From Randall Balmer, professor of American religious history at Barnard College: Jesus is not a Republican:
I went to Sunday school nearly every week of my childhood. But I must have been absent the day they told us that the followers of Jesus were obliged to secure even greater economic advantages for the affluent, to deprive those Jesus called “the least of these” of a living wage, and to despoil the environment by sacrificing it on the altar of free enterprise. I missed the lesson telling me that I should turn a blind eye to the suffering of others, even those designated as my enemies.
The Bible I read says something quite different. It tells the story of ancient Israel’s epic struggle against injustice and bondage — and of the Almighty’s investment in the outcome of that struggle.

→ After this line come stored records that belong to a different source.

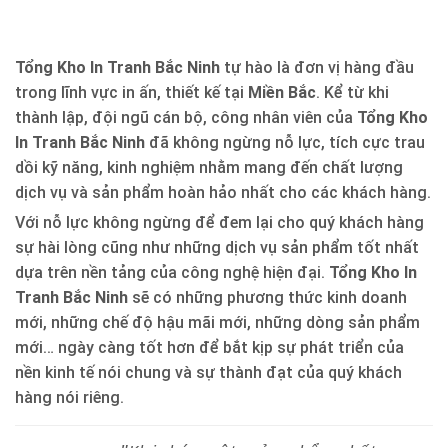
Tổng Kho In Tranh Bắc Ninh
tự hào là đơn vị hàng đầu
trong lĩnh vực in ấn, thiết kế tại
Miền Bắc
. Kể từ khi
thành lập, đội ngũ cán bộ, công nhân viên của
Tổng Kho
In Tranh Bắc Ninh
đã không ngừng nỗ lực, tích cực trau
dồi kỹ năng, kinh nghiệm nhằm mang đến chất lượng
dịch vụ và sản phẩm hoàn hảo nhất cho các khách hàng.
Với nỗ lực không ngừng để đem lại cho quý khách hàng
sự hài lòng cũng như những dịch vụ sản phẩm tốt nhất
dựa trên nền tảng của công nghệ hiện đại.
Tổng Kho In
Tranh Bắc Ninh
sẽ có những phương thức kinh doanh
mới, những chế độ hậu mãi mới, những dòng sản phẩm
mới… ngày càng tốt hơn để bắt kịp sự phát triển của
nền kinh tế nói chung và sự thành đạt của quý khách
hàng nói riêng.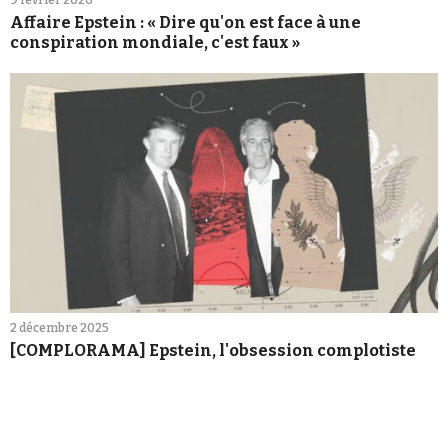
Affaire Epstein : « Dire qu'on est face à une
conspiration mondiale, c'est faux »
2 décembre 2025
[COMPLORAMA] Epstein, l'obsession complotiste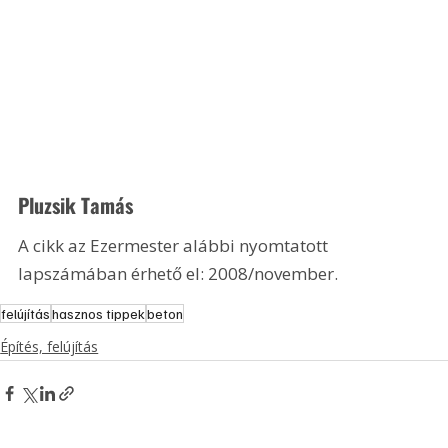
Pluzsik Tamás
A cikk az Ezermester alábbi nyomtatott 
lapszámában érhető el: 2008/november.
felújítás
hasznos tippek
beton
Építés, felújítás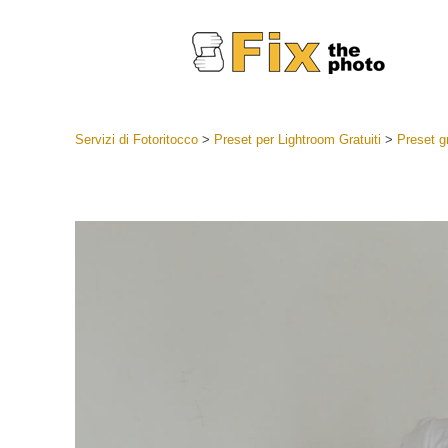
Servizi di Fotoritocco
>
Preset per Lightroom Gratuiti
>
Preset g
Lightroom
Lightroom
Servizi d
Collezioni
Migliori 
Deal
Collezion
Servizi 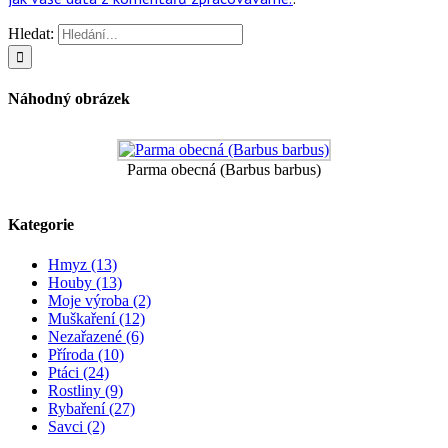
Hledat:
Náhodný obrázek
Parma obecná (Barbus barbus)
Kategorie
Hmyz (13)
Houby (13)
Moje výroba (2)
Muškaření (12)
Nezařazené (6)
Příroda (10)
Ptáci (24)
Rostliny (9)
Rybaření (27)
Savci (2)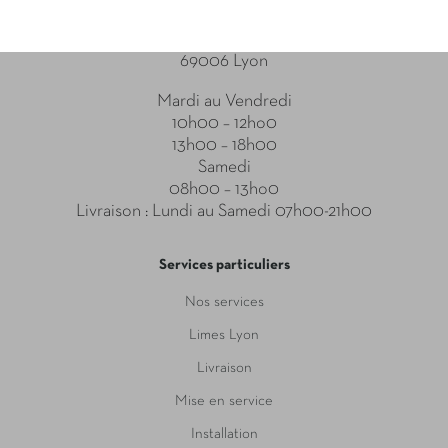
Point relais
31-33 Boulevard des Brotteaux
69006 Lyon
Mardi au Vendredi
10h00 – 12ho0
13h00 – 18h00
Samedi
08h00 – 13ho0
Livraison : Lundi au Samedi 07h00-21h00
Services particuliers
Nos services
Limes Lyon
Livraison
Mise en service
Installation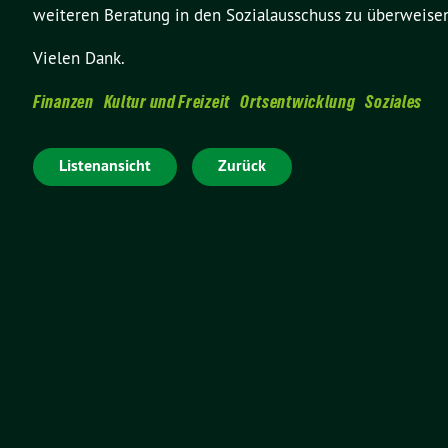
weiteren Beratung in den Sozialausschuss zu überweise
Vielen Dank.
Finanzen
Kultur und Freizeit
Ortsentwicklung
Soziales
Listenansicht
Zurück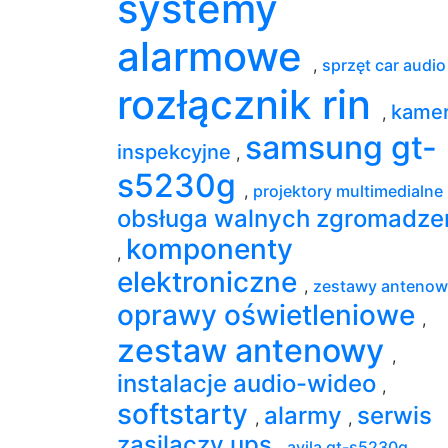
systemy
alarmowe
,
sprzęt car audi
rozłącznik rin
kame
,
samsung gt-
inspekcyjne
,
s5230g
,
projektory multimedialne
obsługa walnych zgromadze
komponenty
,
elektroniczne
,
zestawy anteno
oprawy oświetleniowe
,
zestaw antenowy
,
instalacje audio-wideo
,
softstarty
alarmy
serwis
,
,
zasilaczy ups
,
avila gt-s5230g
,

But the Hebrew Scriptures also caution against the imperiousness of that people, newly liberated from their oppressors, lest they treat others the way they themselves were treated back in Egypt. The prophets enjoin Yahweh’s chosen people to “act justly and to love mercy and to walk humbly with your God” and warn of the consequences of failing to do so: exile and abandonment. “Administer true justice,” the prophet Zechariah declares on behalf of the Lord Almighty. “Show mercy and compassion to one another. Do not oppress the widow or the fatherless, the foreigner or the poor. Do not plot evil against each other.”

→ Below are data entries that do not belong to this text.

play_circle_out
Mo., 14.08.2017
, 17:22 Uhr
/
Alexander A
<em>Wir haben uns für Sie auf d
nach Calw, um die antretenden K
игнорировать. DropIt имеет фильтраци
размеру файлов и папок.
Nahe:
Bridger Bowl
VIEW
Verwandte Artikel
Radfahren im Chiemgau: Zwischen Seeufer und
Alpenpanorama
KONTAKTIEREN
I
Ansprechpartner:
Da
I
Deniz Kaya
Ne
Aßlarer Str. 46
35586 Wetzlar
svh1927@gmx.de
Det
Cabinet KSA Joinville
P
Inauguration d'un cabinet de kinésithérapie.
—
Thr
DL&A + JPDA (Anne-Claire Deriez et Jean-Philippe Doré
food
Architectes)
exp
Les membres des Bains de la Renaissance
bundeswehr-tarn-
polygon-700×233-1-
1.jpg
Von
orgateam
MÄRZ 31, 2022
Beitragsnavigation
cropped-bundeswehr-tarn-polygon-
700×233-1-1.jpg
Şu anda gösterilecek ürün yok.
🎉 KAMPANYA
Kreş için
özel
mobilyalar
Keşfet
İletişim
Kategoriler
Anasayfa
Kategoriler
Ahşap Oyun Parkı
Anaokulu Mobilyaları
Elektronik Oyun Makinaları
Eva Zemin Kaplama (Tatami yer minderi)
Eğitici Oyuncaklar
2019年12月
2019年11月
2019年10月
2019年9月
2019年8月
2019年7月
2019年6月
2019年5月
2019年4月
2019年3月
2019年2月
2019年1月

The New Testament echoes those themes, calling the followers of Jesus to care for orphans and widows, to clothe the naked, and to shelter the homeless. The New Testament I read says that, in the eyes of Jesus, there is no preference among the races and no distinction between the sexes. The Jesus I try to follow tells me that those who take on the role of peacemakers “will be called the children of God,” and this same Jesus spells out the kind of behavior that might be grounds for exclusion from the kingdom of heaven: “I was hungry and you gave me nothing to eat, I was thirsty and you gave me nothing to drink, I was a stranger and you did not invite me in, I needed clothes and you did not clothe me, I was sick and in prison and you did not look after me.”
Balmer, incidentally, considers himself an evangelical Christian, although he is under no illusion that he has the same views as the majority of evangelicals in the US. Based on the essay, to which I commend you, I wish that more evangelicals did share his views. Perhaps in time more will.